How can businesses drive measurable, positive social change? This was the question put to me along with hundreds of entrepreneurs, business leaders, educators and school pupils at the WildHearts Global Entrepreneurial Leaders (GEL) Summits, hosted by RBS at their offices in Edinburgh and London.
As an attendee at the Edinburgh GEL Summit, I was lucky enough to hear WildHearts founder Mick Jackson speak about the group’s mission – to deliver social impact, locally and globally, through compassionate entrepreneurship and responsible business.
What that means for me is access to opportunities I don’t otherwise have. The WildHearts Micro-Tyco entrepreneurship training programme is a perfect example of this. The business challenge gives teams from schools, universities and businesses £1 seed capital and one month to grow it into as much money as possible. At the summit, we heard how organisations such as Deloitte, SSE and Jaguar Land Rover are using Micro-Tyco to attract and develop entrepreneurial talent.
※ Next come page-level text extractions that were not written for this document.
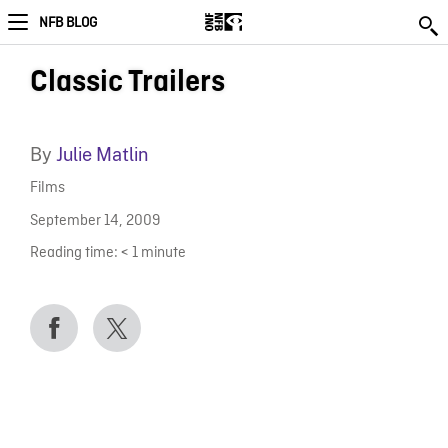
NFB BLOG
Classic Trailers
By
Julie Matlin
Films
September 14, 2009
Reading time:
< 1
minute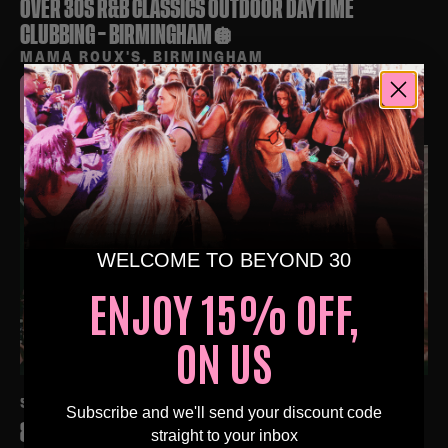
OVER 30S R&B CLASSICS OUTDOOR DAYTIME
CLUBBING – BIRMINGHAM🪩
MAMA ROUX'S, BIRMINGHAM
BUY TICKETS
WELCOME TO BEYOND 30
ENJOY 15% OFF,
ON US
SAT 3RD OCT AT 4:00 PM
Subscribe and we'll send your discount code
80S & 90S OVER 30S DAYTIME CLUBBING –
straight to your inbox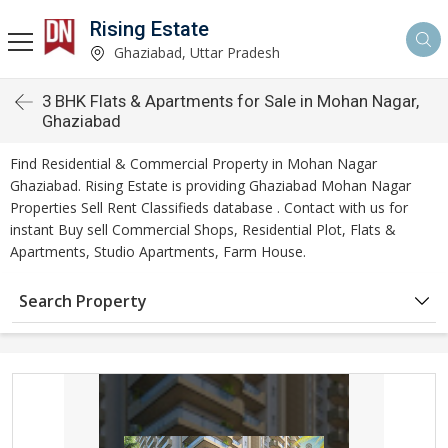
Rising Estate
Ghaziabad, Uttar Pradesh
3 BHK Flats & Apartments for Sale in Mohan Nagar,
Ghaziabad
Find Residential & Commercial Property in Mohan Nagar
Ghaziabad. Rising Estate is providing Ghaziabad Mohan Nagar
Properties Sell Rent Classifieds database . Contact with us for
instant Buy sell Commercial Shops, Residential Plot, Flats &
Apartments, Studio Apartments, Farm House.
Search Property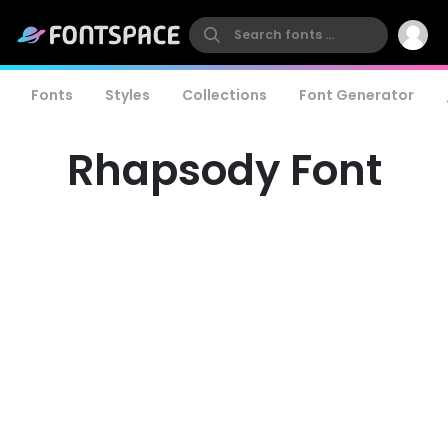
Fonts
Styles
Collections
Font Generator
Rhapsody Font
The programme is open to participants of all backgrounds, providing an opportunity for young people and fostering social mobility.
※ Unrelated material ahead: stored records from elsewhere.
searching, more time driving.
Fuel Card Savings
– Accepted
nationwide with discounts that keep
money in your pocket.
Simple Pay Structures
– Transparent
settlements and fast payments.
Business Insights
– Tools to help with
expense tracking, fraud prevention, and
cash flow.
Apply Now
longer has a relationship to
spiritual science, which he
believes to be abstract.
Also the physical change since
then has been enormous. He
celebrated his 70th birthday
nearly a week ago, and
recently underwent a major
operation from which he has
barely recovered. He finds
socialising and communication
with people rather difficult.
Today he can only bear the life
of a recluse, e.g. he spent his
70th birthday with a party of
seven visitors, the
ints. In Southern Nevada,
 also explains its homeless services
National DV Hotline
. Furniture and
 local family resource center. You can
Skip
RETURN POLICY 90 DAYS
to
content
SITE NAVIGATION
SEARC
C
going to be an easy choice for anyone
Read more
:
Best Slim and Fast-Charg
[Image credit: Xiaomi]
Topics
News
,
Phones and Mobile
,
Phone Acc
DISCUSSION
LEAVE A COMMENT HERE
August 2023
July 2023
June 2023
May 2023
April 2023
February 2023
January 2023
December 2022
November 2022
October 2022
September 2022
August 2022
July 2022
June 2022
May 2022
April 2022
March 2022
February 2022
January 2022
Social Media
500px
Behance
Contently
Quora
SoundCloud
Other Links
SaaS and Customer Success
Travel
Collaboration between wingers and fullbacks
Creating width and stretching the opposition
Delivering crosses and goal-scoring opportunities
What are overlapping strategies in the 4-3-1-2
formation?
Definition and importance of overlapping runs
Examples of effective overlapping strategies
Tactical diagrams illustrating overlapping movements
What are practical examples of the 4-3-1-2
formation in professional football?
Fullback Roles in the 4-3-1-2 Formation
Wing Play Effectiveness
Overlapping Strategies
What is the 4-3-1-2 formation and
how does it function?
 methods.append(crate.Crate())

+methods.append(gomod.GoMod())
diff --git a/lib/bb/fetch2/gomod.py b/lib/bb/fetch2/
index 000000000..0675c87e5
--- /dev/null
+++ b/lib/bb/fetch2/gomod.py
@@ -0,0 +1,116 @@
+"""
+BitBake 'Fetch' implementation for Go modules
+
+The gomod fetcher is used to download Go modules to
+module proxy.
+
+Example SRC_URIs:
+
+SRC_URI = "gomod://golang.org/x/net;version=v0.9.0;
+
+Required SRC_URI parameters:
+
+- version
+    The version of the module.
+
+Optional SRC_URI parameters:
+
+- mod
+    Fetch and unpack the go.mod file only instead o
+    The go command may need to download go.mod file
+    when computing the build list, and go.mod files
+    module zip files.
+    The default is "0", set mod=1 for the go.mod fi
Educating people on the tangible benefit of responsible business is a key challenge. At the London GEL Summit Sophie Dutilloy of Johnson & Johnson addressed the issue, by talking about building the business case for buying sustainably. We also heard directly from social entrepreneurs such as Mel Young (Homeless World Cup) and Cecilia Crossley (From Babies with Love) on how their organisations are having a real impact on lives around the world.
To achieve change, responsible business must be a driver of commerce. Or as Peter Holbrook of Social Enterprise UK put it at the London GEL “The world is changing, business is changing and economics is changing… this is a great opportunity.”